_Description of the task_
Rewrite the data from the line containing "How many segments does this pie chart have?" through the line containing "Read the тИЦ value at 2015-10-12.", replacing "segments" with "slices" and leaving everything else unchanged. Omit the pictures from your answer.

_Data shown_
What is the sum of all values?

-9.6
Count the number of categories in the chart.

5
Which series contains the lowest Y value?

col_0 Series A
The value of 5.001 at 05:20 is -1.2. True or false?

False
* * *
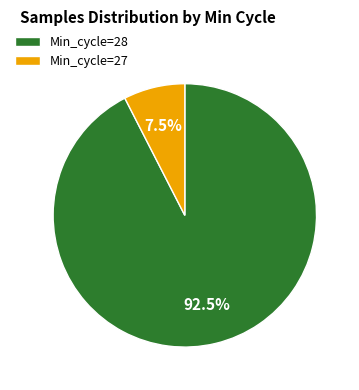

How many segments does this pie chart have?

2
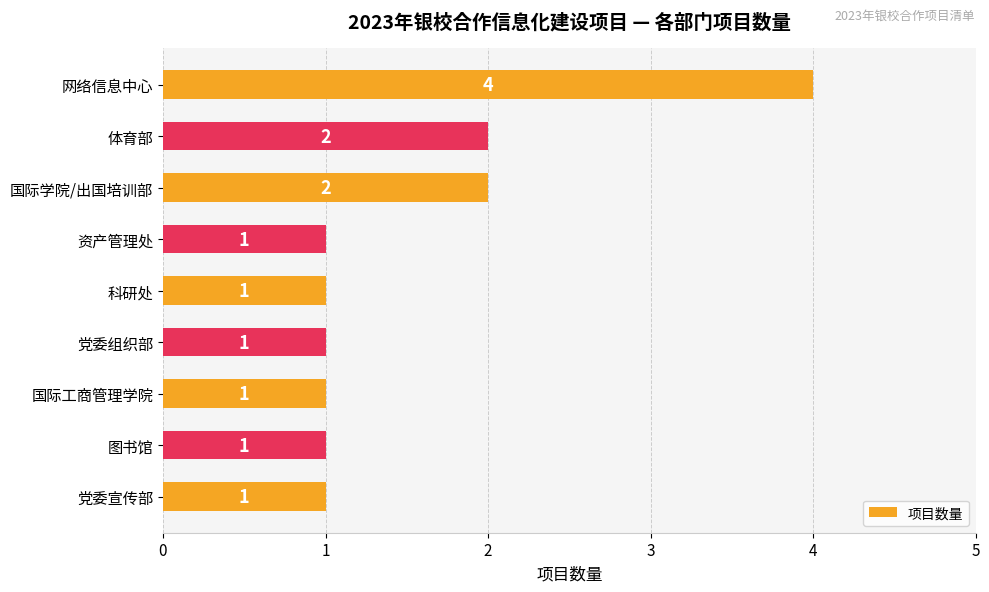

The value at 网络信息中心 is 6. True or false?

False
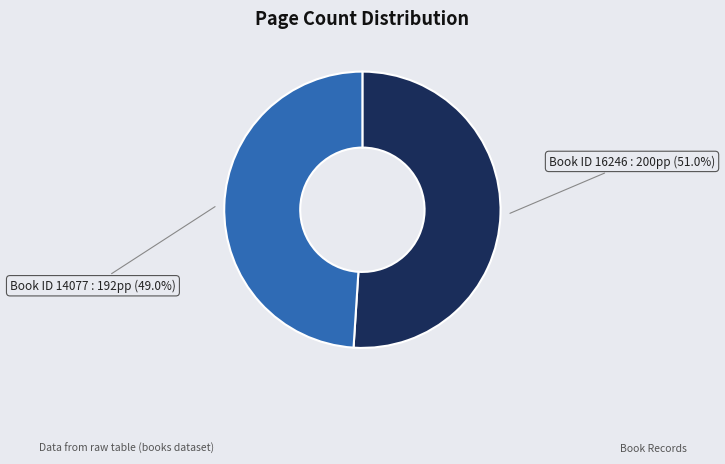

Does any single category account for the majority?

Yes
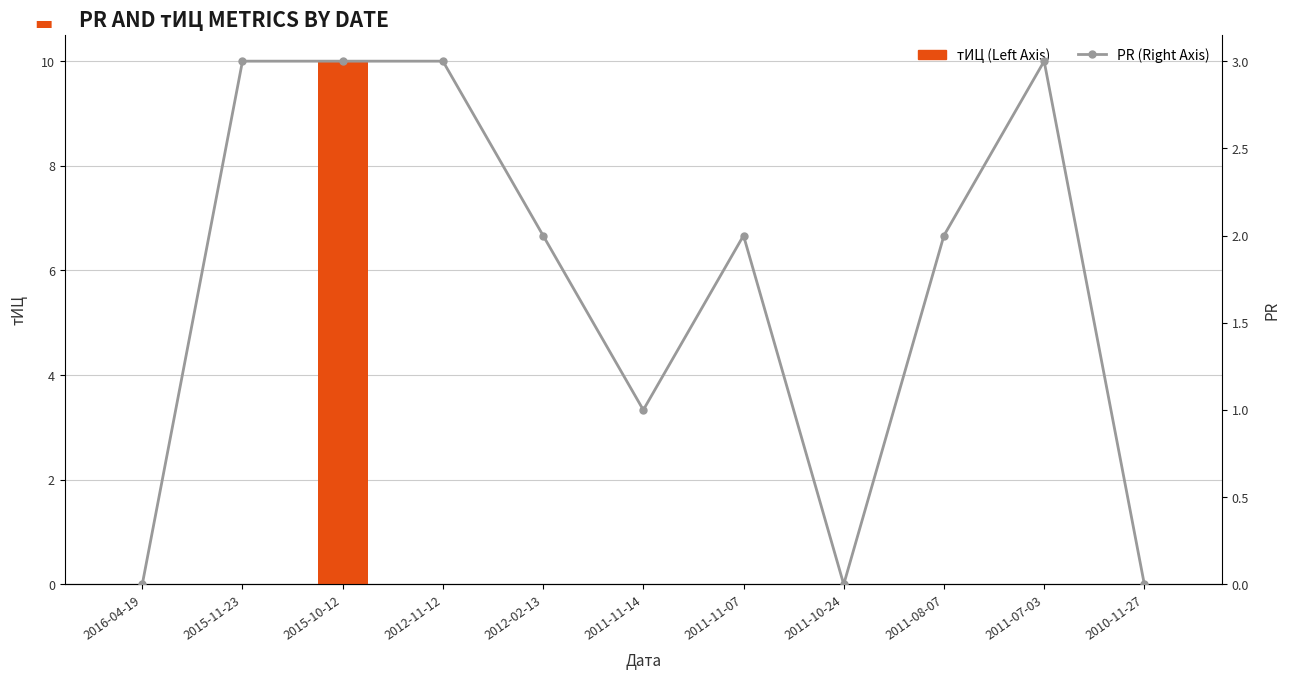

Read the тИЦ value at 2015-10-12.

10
* * *
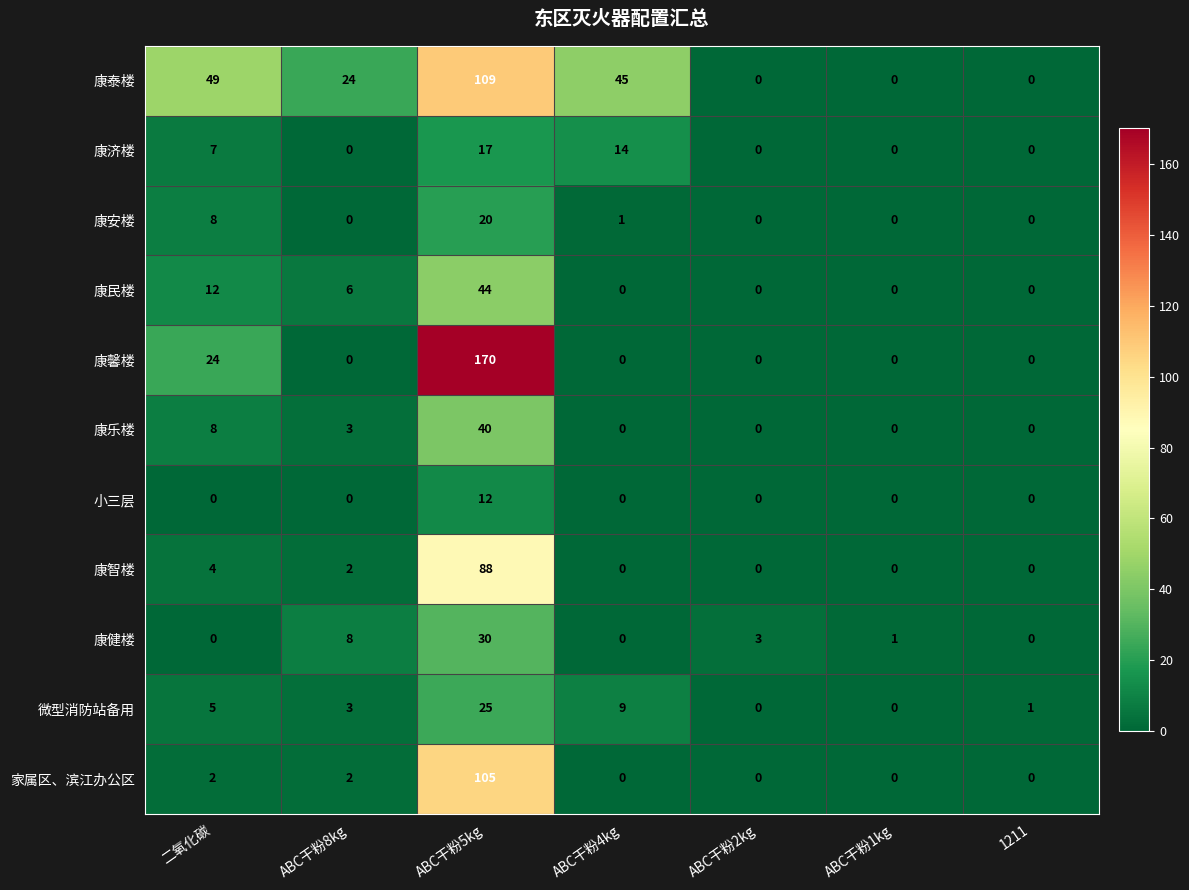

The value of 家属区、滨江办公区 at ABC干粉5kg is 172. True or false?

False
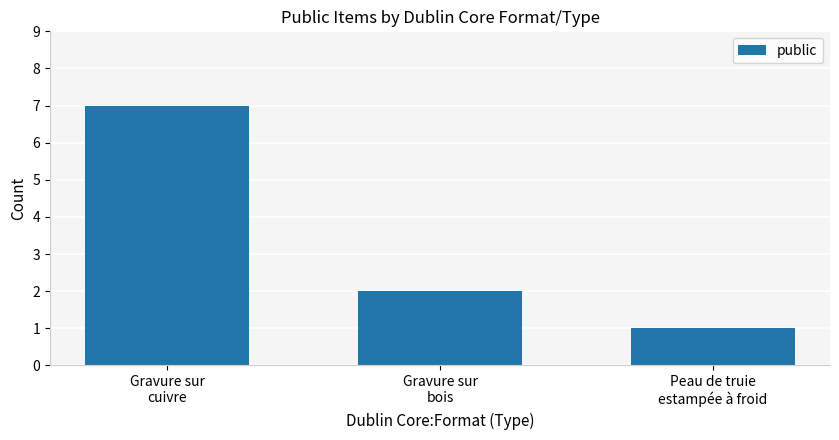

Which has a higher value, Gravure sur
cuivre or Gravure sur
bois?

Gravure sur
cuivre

_Exercise answer_
How many slices does this pie chart have?

2

The value at 网络信息中心 is 6. True or false?

False

Does any single category account for the majority?

Yes

Read the тИЦ value at 2015-10-12.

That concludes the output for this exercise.